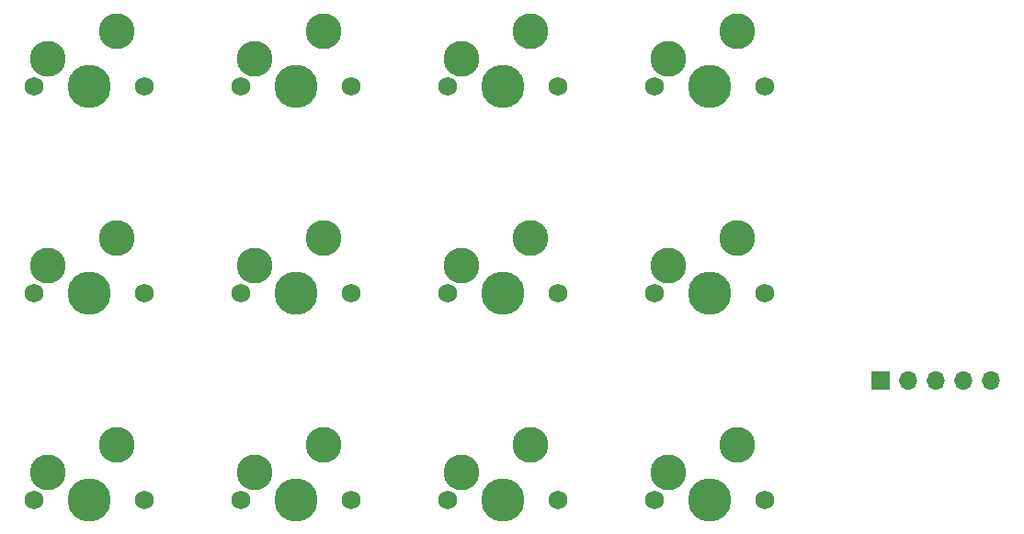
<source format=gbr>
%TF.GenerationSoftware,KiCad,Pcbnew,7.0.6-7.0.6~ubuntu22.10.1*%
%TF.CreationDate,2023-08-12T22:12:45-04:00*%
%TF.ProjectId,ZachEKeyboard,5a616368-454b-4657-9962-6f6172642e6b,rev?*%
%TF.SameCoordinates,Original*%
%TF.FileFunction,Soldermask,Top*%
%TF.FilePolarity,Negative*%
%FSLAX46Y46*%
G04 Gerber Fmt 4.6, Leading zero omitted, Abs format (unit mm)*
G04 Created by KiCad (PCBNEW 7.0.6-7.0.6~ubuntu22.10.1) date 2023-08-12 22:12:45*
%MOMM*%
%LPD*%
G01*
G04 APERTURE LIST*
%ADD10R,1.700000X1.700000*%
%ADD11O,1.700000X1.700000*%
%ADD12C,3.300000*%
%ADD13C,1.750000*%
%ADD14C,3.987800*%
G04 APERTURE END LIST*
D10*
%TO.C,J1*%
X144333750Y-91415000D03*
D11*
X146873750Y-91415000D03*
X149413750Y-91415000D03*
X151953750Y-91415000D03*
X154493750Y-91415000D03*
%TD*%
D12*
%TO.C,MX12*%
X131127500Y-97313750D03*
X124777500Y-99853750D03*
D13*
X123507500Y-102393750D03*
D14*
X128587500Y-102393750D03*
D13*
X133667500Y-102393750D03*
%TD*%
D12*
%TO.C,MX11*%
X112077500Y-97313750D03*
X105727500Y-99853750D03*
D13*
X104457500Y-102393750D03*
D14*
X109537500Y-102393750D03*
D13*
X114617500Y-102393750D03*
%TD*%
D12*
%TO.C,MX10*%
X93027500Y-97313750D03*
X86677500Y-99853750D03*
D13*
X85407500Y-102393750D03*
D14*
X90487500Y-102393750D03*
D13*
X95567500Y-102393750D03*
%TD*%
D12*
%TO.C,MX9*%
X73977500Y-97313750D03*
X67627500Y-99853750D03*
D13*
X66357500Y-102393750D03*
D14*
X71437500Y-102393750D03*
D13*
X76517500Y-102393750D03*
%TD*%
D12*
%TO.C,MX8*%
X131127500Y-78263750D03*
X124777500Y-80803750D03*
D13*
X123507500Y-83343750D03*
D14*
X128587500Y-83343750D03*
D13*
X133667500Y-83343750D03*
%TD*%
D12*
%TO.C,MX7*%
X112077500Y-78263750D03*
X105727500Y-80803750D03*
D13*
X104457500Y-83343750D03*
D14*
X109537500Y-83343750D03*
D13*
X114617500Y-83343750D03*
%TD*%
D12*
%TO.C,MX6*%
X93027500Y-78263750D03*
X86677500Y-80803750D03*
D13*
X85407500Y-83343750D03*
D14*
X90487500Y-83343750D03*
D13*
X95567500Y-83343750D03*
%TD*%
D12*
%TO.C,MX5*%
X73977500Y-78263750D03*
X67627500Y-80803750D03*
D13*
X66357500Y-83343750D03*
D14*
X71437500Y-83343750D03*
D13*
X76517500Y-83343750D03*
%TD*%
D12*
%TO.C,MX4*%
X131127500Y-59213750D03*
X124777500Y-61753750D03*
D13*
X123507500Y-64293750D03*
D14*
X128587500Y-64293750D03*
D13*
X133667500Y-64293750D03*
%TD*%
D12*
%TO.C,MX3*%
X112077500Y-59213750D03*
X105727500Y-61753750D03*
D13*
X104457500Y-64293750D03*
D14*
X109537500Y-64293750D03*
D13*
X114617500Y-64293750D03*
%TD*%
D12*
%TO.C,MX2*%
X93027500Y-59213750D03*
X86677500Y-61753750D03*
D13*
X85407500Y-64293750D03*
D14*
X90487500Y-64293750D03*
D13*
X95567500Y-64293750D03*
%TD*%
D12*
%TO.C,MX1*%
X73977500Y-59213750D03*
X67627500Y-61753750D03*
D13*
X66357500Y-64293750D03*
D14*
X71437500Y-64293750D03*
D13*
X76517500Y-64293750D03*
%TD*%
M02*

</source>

|---|

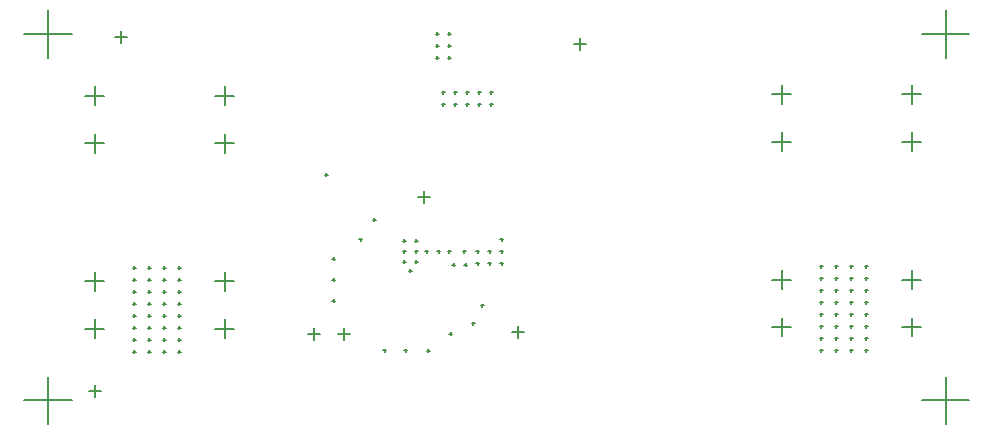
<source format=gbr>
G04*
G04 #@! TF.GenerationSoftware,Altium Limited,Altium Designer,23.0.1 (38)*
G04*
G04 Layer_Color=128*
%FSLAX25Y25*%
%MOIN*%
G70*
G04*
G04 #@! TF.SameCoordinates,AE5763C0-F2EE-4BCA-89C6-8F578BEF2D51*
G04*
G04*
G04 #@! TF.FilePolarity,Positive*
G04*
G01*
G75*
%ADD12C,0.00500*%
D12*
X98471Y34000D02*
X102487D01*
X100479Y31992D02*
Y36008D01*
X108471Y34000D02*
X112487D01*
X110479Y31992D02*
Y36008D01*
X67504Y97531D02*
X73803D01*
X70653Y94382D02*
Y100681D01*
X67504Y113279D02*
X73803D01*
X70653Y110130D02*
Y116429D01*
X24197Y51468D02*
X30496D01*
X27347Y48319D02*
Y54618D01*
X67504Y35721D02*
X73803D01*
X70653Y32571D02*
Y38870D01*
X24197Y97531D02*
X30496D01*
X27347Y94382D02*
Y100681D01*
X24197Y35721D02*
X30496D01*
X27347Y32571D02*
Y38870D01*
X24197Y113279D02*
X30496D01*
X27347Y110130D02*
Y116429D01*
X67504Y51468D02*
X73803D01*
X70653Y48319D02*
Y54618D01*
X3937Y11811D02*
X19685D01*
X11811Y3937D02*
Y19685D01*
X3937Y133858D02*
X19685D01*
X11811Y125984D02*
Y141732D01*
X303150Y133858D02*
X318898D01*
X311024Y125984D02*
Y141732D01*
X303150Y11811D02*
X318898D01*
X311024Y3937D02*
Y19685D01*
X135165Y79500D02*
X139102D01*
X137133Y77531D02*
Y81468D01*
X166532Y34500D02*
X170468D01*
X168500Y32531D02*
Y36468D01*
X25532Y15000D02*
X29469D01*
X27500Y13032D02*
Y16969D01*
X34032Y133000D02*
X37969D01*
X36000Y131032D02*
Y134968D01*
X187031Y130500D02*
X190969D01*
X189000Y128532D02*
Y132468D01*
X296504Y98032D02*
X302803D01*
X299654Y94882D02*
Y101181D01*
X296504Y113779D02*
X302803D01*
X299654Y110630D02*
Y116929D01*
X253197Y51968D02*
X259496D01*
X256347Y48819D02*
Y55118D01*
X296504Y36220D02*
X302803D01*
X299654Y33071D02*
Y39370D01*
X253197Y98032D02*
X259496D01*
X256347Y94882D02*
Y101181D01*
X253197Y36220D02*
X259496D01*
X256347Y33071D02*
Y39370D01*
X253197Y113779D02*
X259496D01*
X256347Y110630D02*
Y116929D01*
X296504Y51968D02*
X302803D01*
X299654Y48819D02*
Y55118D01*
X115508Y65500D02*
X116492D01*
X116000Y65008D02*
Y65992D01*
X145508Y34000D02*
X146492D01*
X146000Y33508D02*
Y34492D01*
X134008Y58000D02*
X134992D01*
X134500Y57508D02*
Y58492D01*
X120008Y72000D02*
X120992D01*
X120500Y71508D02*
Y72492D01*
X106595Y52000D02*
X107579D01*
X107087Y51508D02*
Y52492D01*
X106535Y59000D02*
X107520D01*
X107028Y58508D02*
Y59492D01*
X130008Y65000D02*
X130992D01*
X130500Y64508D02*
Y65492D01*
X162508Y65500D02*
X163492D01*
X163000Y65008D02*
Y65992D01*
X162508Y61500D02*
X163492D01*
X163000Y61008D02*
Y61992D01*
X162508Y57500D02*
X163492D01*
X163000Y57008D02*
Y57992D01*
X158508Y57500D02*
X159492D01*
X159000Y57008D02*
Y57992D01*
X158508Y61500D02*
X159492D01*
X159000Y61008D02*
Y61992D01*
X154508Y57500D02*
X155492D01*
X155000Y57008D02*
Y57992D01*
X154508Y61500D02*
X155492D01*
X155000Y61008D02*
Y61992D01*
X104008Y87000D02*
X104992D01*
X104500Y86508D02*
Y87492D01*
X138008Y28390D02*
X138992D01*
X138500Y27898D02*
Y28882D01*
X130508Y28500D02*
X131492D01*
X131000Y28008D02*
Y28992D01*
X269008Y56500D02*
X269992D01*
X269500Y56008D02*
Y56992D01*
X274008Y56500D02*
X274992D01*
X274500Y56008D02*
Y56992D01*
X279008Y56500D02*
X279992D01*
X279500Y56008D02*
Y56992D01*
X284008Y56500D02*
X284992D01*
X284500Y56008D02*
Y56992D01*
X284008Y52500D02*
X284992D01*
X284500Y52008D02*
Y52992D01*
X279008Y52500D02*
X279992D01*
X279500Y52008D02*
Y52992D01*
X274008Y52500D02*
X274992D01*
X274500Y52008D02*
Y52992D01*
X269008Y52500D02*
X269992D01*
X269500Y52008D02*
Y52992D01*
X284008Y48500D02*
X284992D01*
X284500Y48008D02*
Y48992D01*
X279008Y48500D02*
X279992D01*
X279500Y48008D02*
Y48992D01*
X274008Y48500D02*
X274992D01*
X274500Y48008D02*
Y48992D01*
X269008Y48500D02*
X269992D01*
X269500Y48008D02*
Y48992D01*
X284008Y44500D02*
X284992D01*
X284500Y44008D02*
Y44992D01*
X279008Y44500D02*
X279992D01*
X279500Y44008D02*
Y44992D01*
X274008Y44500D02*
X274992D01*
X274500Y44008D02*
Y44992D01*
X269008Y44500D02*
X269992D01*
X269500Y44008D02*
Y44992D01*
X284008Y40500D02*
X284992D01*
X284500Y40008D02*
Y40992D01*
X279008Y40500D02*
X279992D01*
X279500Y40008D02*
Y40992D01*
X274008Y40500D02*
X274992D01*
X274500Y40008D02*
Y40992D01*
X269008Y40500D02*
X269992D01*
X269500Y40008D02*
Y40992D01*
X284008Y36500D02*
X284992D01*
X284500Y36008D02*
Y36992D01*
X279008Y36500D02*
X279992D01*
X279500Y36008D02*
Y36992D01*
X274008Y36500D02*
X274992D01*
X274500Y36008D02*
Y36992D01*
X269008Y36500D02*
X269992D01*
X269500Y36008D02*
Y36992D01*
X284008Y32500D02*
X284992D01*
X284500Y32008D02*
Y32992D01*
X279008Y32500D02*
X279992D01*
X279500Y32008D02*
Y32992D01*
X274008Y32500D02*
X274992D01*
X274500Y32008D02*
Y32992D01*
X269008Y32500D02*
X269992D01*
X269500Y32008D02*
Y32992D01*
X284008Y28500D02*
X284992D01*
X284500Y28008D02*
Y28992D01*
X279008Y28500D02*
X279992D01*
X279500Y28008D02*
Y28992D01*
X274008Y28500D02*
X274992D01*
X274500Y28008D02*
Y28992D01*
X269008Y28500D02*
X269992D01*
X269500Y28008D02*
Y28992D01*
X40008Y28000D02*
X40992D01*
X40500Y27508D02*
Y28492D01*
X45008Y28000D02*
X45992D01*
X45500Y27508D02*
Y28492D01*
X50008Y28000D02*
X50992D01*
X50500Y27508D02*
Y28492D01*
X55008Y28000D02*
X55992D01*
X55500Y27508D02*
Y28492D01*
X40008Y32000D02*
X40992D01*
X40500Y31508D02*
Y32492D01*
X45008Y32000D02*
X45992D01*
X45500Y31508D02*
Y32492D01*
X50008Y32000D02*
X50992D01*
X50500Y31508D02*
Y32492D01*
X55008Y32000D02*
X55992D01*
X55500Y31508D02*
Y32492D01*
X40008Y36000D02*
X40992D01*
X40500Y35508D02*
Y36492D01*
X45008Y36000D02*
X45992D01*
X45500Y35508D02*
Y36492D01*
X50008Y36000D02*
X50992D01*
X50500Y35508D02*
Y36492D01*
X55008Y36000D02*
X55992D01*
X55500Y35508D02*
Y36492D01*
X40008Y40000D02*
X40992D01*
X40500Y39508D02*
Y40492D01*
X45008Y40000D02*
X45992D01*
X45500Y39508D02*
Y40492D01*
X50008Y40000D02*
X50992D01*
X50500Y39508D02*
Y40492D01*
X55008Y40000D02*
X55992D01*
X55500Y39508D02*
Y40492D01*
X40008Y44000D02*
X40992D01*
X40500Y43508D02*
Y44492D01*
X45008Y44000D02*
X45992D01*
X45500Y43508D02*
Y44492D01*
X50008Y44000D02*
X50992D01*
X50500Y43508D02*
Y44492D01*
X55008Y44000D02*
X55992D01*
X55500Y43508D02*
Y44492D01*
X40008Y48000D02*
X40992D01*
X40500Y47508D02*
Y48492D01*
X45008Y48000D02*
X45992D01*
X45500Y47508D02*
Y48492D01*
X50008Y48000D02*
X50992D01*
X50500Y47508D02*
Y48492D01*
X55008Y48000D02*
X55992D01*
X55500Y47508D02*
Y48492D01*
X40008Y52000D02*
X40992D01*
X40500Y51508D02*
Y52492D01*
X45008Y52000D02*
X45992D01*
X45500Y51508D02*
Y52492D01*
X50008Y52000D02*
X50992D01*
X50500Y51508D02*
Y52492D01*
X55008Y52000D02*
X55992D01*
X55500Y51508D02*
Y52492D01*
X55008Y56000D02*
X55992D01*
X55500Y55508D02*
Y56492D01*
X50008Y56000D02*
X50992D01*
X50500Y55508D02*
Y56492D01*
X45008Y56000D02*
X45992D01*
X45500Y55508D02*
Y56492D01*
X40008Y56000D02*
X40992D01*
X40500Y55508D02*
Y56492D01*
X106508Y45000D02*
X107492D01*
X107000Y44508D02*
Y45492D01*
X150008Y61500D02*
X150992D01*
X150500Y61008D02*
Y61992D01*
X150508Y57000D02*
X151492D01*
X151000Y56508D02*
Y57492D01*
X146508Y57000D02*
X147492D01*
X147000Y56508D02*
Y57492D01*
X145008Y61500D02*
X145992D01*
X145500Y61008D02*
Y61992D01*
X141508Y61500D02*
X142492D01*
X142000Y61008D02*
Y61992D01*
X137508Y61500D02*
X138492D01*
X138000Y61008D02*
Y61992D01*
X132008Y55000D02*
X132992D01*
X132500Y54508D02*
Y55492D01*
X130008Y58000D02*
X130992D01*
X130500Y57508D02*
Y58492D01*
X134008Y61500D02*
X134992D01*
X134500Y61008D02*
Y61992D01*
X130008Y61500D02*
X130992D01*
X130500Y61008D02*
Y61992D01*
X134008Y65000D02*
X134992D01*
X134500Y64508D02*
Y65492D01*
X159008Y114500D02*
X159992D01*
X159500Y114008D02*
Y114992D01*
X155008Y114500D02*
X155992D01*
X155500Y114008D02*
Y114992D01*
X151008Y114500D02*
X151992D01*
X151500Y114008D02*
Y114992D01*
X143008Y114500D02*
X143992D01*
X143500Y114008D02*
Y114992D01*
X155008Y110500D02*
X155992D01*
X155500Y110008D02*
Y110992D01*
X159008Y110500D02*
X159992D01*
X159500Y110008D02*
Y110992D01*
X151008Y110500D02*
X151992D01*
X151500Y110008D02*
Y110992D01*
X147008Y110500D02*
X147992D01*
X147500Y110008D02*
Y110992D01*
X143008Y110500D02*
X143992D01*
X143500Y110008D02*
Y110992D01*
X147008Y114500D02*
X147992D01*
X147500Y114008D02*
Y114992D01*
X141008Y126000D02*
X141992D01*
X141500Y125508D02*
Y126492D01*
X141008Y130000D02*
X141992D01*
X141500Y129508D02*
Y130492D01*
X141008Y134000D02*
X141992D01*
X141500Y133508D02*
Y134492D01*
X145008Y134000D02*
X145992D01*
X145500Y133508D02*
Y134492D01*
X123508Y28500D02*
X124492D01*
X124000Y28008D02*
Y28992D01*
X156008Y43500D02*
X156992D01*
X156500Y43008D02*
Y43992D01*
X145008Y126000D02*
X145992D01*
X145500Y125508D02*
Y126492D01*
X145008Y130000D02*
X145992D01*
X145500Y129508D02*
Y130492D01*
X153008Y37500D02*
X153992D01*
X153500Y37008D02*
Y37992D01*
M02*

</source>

|---|

→ What to work on:
Your task is to copy each line of the listing that holds the word "GenerationSoftware".

→ Task solution:
%TF.GenerationSoftware,KiCad,Pcbnew,7.0.6-7.0.6~ubuntu22.10.1*%
G04 #@! TF.GenerationSoftware,Altium Limited,Altium Designer,23.0.1 (38)*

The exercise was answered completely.